Good ole' Ed Poe wrote a story that touches on settling, about a sailor and a sinking ship.  Not in a way that you might immediately associate with the term, but in a way that advocates leaning in to what we may be avoiding.  Perhaps the answer is tucked away beneath the placid waters of our day.

In Descent into the Maelstrom, Poe's sailor learns an 'insane lesson in chaos management.'  As he spins wildly toward his doom, flailing in the midst of one of the most monstrous whirlpools you can fathom, our sailor lands on a wonderful thought: He cannot fight the chaos, nor can he conquer it.

And then something happens. Once the sailor "settles," once he gives in and steps back and peers on the mad beauty of it all, he finds a sort of union with the chaos.  He gains new eyes, noticing that certain objects aren't exactly sinking.  He begins to hone in on the poetic, yet orderly, destruction around him.  Beauty becomes the only way out. That and latching himself to a sizable barrel.

The lesson, I gather, is that finding an order to things is not the same as control: in fact, the Maelstrom cannot be controlled and neither can the madness of our days. Escape is possible only through joining in the chaos on its own terms, leaning in and letting go.  That's when you start to see. 

We settle when we say, 'I choose this because I might as well,' or "nothing better is coming along, so hey..." but settling itself is never a true possibility, because change is inevitable and we're always swept away again amidst the chaos, no matter where we sit.  Sure, some people sit longer and own their lot, say "this is my life."  But are they really content with it, or are they, in fact, still unsettled?

Contentment comes more from a sense of peace with the reality of a situation, enjoying your place for what it is in space and time, but open enough to know that change is afoot, and ready at the helm when those winds do come.  I'd rather be at peace with my lot than put stock in the notion that I've "settled."  You can choose your words as you wish.

A point: You should never knock contentment or happiness that sneaks up on you; you may just have found a good thing, so lean into it.  It's a surprise, I'm sure, to find a dash of joy in an arena you've been avoiding, or one you never saw in the cards, but it would be folly to push it away once you've bloomed to it.  You need to continue to strive and grow, and your path will certainly be dictated by where you "settle" and what you can learn there.  You should also understand that your original desires will evolve and guide you out of your current state.

Change is the only constant, and you will be guided forward, willingly or holding onto the floor. Your choice.  Be that down the street or otherwheres, have faith in the unfolding of your story.
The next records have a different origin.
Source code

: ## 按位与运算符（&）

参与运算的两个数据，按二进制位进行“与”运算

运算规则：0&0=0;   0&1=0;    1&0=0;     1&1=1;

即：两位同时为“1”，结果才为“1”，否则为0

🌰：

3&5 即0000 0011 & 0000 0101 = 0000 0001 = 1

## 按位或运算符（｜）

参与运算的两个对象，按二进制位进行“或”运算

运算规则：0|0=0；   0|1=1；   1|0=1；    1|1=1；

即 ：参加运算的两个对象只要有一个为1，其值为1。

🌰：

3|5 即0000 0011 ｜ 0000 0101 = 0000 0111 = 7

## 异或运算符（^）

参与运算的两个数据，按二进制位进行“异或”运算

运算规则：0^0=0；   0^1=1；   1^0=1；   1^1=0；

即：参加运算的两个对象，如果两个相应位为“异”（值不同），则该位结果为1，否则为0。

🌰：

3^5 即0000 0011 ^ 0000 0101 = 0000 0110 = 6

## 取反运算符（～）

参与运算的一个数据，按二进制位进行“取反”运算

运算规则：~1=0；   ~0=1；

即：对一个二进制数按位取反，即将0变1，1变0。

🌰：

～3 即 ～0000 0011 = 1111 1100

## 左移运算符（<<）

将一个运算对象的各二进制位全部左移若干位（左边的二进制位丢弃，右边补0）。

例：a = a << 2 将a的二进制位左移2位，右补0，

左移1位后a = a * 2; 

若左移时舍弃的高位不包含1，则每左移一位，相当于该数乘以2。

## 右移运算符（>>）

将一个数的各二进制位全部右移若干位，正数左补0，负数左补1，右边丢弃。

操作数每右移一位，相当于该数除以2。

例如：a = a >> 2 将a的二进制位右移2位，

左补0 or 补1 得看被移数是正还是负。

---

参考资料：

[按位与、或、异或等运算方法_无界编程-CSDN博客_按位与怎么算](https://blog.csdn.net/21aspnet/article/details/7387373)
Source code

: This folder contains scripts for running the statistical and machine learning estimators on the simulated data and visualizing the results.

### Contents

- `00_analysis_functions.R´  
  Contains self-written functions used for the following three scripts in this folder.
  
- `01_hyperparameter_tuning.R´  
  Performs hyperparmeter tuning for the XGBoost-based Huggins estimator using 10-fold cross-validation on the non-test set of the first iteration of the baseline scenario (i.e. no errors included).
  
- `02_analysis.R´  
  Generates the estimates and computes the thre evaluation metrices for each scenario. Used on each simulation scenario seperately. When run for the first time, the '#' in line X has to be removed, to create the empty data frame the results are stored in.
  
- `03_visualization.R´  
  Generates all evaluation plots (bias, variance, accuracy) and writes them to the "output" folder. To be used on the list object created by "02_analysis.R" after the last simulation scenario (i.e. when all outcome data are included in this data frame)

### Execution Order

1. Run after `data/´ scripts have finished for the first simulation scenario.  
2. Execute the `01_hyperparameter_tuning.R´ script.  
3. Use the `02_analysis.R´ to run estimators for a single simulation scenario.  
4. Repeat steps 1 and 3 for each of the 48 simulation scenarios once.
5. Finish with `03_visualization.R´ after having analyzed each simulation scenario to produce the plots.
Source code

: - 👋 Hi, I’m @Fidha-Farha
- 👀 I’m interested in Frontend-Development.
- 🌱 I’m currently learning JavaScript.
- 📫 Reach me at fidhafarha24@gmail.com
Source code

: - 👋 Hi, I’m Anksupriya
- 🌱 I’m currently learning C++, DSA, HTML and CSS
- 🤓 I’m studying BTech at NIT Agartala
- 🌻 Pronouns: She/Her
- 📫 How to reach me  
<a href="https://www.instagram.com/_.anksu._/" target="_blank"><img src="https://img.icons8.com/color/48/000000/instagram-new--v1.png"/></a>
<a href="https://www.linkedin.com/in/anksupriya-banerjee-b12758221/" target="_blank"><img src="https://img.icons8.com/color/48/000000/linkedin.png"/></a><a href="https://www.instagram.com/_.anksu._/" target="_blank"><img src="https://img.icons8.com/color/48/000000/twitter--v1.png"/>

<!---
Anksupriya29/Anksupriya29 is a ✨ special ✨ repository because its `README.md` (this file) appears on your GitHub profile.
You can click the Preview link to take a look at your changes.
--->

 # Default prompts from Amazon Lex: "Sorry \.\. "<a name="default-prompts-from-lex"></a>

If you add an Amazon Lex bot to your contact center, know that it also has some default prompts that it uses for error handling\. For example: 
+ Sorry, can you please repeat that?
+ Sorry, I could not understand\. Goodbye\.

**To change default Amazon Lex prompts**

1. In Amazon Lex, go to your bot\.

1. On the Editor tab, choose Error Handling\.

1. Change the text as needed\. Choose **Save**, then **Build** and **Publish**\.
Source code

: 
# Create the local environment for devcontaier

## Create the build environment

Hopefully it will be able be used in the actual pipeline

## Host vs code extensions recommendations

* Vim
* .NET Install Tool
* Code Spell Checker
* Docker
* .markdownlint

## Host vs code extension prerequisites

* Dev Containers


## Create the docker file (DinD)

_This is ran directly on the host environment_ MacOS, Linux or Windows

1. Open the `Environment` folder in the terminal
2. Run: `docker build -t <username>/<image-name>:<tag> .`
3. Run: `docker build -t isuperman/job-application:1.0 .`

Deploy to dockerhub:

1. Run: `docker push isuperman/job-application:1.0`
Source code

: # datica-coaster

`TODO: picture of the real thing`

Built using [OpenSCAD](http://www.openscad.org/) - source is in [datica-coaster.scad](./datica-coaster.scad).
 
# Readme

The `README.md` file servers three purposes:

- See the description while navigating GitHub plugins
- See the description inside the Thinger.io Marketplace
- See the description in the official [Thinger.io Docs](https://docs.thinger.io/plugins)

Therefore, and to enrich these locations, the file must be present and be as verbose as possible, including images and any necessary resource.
I went hiking a few weeks back and felt a good shift happen.  Flooded in a series of epiphanies, I think I re-found myself, oddly at peace with the woods.  As the old hymnal goes:

When peace, like a river, attendeth my way,
When sorrows like sea billows roll;
Whatever my lot, Thou has taught me to say,
It is well, it is well, with my soul.

Keep holding true, my friends.  If nothing else, be content that you are part of life, and find joy - wherever you are - in bearing witness to it.